:: Brief ::
The line that contains "schnellster heimischer Läufer mit Gesam" marks the end: retype the data below exactly from its first line through that line.

:: Data for this exercise ::
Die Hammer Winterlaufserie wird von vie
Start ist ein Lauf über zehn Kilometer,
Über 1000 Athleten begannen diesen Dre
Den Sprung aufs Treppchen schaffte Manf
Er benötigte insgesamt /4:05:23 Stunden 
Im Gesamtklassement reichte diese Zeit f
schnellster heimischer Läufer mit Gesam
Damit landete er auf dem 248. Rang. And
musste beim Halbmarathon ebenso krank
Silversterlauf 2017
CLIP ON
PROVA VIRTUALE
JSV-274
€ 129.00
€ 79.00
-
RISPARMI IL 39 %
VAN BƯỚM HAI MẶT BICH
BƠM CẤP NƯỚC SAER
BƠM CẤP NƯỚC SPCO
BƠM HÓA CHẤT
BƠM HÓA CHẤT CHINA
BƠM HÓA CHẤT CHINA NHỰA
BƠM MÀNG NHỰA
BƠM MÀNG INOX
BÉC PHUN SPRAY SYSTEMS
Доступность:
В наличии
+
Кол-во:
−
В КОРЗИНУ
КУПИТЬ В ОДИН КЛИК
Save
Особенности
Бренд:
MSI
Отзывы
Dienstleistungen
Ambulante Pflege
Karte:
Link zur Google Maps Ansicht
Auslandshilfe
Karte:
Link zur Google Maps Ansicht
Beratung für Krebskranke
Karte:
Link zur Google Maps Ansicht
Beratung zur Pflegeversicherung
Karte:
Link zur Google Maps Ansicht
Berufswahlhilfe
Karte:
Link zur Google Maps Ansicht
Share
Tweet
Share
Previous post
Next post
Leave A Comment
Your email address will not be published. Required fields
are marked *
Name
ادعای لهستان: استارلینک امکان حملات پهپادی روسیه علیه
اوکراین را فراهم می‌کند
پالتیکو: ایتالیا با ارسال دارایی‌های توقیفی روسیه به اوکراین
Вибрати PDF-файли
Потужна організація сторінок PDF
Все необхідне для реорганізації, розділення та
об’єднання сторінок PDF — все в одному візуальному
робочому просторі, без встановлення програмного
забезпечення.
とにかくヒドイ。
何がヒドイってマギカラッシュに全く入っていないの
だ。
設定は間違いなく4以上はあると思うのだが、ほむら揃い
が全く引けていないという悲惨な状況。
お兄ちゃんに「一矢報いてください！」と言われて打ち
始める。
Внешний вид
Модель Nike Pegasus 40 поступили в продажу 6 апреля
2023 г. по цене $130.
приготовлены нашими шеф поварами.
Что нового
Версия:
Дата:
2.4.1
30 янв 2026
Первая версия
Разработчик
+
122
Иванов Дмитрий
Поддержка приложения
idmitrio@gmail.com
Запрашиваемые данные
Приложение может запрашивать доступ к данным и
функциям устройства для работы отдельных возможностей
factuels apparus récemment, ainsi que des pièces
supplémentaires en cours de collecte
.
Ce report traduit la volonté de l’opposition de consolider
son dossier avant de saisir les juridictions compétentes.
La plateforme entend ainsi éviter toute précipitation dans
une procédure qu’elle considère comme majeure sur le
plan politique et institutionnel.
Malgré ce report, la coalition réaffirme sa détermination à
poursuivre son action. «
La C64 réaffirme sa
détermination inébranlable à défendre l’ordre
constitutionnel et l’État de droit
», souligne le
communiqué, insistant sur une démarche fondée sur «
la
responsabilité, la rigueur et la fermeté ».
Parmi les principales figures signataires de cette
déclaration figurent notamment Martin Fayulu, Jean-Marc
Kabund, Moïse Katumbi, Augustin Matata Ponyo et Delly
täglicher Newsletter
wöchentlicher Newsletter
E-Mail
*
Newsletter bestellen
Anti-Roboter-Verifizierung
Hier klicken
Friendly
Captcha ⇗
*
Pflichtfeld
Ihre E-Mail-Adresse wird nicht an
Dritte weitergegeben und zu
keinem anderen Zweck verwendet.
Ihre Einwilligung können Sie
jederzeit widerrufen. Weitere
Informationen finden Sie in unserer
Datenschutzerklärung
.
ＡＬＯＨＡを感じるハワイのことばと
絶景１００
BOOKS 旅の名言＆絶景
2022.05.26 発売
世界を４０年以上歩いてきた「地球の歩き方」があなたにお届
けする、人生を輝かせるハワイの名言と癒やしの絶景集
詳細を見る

:: Solution for this problem ::
Die Hammer Winterlaufserie wird von vie
Start ist ein Lauf über zehn Kilometer,
Über 1000 Athleten begannen diesen Dre
Den Sprung aufs Treppchen schaffte Manf
Er benötigte insgesamt /4:05:23 Stunden 
Im Gesamtklassement reichte diese Zeit f
schnellster heimischer Läufer mit Gesam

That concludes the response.